*** Opening EXTRACTED RECORDS ***

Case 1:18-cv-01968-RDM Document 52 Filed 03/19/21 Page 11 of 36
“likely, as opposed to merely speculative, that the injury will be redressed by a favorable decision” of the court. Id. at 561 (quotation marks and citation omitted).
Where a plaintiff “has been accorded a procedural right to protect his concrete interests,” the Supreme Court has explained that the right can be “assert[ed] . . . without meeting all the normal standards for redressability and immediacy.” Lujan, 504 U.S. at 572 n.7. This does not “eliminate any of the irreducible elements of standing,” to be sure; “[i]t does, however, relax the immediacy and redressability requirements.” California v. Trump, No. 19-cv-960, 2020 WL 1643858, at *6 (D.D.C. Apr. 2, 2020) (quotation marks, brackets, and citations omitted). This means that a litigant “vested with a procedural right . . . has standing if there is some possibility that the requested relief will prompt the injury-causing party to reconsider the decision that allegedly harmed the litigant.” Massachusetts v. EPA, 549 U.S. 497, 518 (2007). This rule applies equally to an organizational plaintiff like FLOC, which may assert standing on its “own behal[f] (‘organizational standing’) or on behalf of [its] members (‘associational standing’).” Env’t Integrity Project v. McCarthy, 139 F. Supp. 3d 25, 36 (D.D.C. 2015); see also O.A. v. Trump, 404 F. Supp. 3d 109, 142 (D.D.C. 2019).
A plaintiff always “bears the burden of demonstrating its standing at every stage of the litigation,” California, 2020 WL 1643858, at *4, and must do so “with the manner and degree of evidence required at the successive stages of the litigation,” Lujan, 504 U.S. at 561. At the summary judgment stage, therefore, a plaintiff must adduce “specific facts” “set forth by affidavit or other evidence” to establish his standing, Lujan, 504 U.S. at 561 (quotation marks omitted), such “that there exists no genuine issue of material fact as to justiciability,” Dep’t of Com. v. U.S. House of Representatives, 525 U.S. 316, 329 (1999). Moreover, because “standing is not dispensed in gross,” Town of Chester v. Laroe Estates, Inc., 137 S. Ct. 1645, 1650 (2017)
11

*** Closing EXTRACTED RECORDS ***

### ABOUT THIS EXERCISE
Return all of the entries exactly as written.

### YOUR RESPONSE
Case 1:18-cv-01968-RDM Document 52 Filed 03/19/21 Page 11 of 36
“likely, as opposed to merely speculative, that the injury will be redressed by a favorable decision” of the court. Id. at 561 (quotation marks and citation omitted).
Where a plaintiff “has been accorded a procedural right to protect his concrete interests,” the Supreme Court has explained that the right can be “assert[ed] . . . without meeting all the normal standards for redressability and immediacy.” Lujan, 504 U.S. at 572 n.7. This does not “eliminate any of the irreducible elements of standing,” to be sure; “[i]t does, however, relax the immediacy and redressability requirements.” California v. Trump, No. 19-cv-960, 2020 WL 1643858, at *6 (D.D.C. Apr. 2, 2020) (quotation marks, brackets, and citations omitted). This means that a litigant “vested with a procedural right . . . has standing if there is some possibility that the requested relief will prompt the injury-causing party to reconsider the decision that allegedly harmed the litigant.” Massachusetts v. EPA, 549 U.S. 497, 518 (2007). This rule applies equally to an organizational plaintiff like FLOC, which may assert standing on its “own behal[f] (‘organizational standing’) or on behalf of [its] members (‘associational standing’).” Env’t Integrity Project v. McCarthy, 139 F. Supp. 3d 25, 36 (D.D.C. 2015); see also O.A. v. Trump, 404 F. Supp. 3d 109, 142 (D.D.C. 2019).
A plaintiff always “bears the burden of demonstrating its standing at every stage of the litigation,” California, 2020 WL 1643858, at *4, and must do so “with the manner and degree of evidence required at the successive stages of the litigation,” Lujan, 504 U.S. at 561. At the summary judgment stage, therefore, a plaintiff must adduce “specific facts” “set forth by affidavit or other evidence” to establish his standing, Lujan, 504 U.S. at 561 (quotation marks omitted), such “that there exists no genuine issue of material fact as to justiciability,” Dep’t of Com. v. U.S. House of Representatives, 525 U.S. 316, 329 (1999). Moreover, because “standing is not dispensed in gross,” Town of Chester v. Laroe Estates, Inc., 137 S. Ct. 1645, 1650 (2017)
11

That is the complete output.